### WHAT YOU NEED TO DO
[1] Please answer these questions from the post about Transmission Gully:
(a) On what day and date does the post say Transmission Gully will open?
(b) In what year was the road first thought of, at least in part?
(c) On the writer's last Sunday evening trip home, around what time did they leave and get a clear run?
[2] Carry on the post about Transmission Gully from its last sentence.

### SOURCE PASSAGE
════

1021 days ago

Transmission - A Mission For Life

Michael from Trentham

Transmission Gully will finally be open for business on Thursday March 31.

First though of at least in part, in 1913.

Kapiti will benefit the most but so too will regular travellers and holiday makers especially during peak hours. And how many people have been caught up on a weekend afternoon or evening trying to get back to the Hutt Valley/Wellington/Porirua?

A coulpe of years ago I thought I would play smart and not leave the Levin area until after 8.30pm on a Sunday to avoid the usual traffic snarls. No such luck. Last time I was up that way and heading home on a Sunday evening we left near midnight and managed a clear run. But this is what one had to do in order to not face tiresome, time consuming and expensive motoring.

Then of course there is the fragility of Cennential Drive (Pukerua Bay-Paekak).

Shame that Transmission Gully will be like every other highway and motorway in NZ and only fit for a company such as Filton Hogan to hugely profit from because the road making processes in NZ equates to repairing and resurfacing at regular intervals.

════

### EXTRACTED MATERIAL
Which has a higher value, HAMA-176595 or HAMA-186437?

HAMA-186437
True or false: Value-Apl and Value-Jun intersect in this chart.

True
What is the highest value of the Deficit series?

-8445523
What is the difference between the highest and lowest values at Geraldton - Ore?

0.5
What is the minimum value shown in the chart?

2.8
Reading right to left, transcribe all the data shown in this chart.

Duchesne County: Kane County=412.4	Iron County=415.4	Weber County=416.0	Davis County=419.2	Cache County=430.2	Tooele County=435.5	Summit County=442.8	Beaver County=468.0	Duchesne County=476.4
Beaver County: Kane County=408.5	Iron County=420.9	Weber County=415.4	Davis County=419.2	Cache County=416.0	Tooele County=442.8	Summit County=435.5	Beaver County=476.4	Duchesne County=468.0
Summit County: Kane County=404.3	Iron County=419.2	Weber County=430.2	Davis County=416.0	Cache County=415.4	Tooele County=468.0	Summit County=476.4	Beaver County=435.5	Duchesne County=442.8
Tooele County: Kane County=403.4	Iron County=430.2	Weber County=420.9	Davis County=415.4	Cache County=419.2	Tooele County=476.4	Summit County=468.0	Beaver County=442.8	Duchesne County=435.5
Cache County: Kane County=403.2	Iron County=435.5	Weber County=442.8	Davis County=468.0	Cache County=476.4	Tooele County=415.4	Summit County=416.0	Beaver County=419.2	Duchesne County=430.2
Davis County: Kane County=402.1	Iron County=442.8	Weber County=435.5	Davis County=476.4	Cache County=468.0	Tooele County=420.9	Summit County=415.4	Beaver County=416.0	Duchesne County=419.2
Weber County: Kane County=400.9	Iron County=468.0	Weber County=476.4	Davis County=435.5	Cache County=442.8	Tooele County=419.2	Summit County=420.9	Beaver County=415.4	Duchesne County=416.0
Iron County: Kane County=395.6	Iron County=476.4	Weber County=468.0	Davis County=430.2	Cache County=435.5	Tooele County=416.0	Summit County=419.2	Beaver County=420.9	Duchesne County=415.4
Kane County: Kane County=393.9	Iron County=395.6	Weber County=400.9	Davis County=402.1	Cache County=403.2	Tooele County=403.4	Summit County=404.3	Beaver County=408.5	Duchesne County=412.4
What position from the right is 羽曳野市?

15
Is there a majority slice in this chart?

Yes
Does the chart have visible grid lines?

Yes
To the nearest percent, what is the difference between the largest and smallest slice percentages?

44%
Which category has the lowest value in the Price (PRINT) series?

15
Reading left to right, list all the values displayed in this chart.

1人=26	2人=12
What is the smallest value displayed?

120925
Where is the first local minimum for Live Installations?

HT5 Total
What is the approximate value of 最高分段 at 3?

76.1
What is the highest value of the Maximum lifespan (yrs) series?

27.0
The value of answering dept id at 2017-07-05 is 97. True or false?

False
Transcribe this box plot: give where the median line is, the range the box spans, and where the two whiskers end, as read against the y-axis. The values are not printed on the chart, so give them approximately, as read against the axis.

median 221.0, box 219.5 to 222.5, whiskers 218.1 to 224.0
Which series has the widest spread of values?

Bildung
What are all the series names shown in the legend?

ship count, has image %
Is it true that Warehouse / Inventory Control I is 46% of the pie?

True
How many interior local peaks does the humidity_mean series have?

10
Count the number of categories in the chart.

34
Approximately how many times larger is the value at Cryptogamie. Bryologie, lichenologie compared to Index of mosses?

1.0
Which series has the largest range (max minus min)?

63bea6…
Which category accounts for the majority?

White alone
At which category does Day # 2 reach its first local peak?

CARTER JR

════

### RESULTS BY TASK
[1]
(a) Thursday March 31.
(b) 1913.
(c) Near midnight.

[2]
Transmission Gully is 27km in length and took from Sept 2014 to March 2022 of construction and certification. It is said that a similar undertaking in China would have taken just 2 years and get this: the roading in China would last in tip top condition for years and years.

Roll-on the motorway extension to Levin to further make inroads to four-lane driving all the way from the outskirts of Wellington.

Kapiti is the fastest growing area in the Wellington region and one of the fastest in development in NZ and this will only be accelerated with the Transmission Gully motorway. Its lifestyle will change forever.

So that is one route out of Greater Wellington being attended to. The other is the road to the Wairarapa and one can only sigh in either relief or in agony that a vehicular tunnel through the Remutakas would create another speedy outlet/inlet and would have created a completely different lifestyle to that enjoyed or otherwise in the Wairarapa.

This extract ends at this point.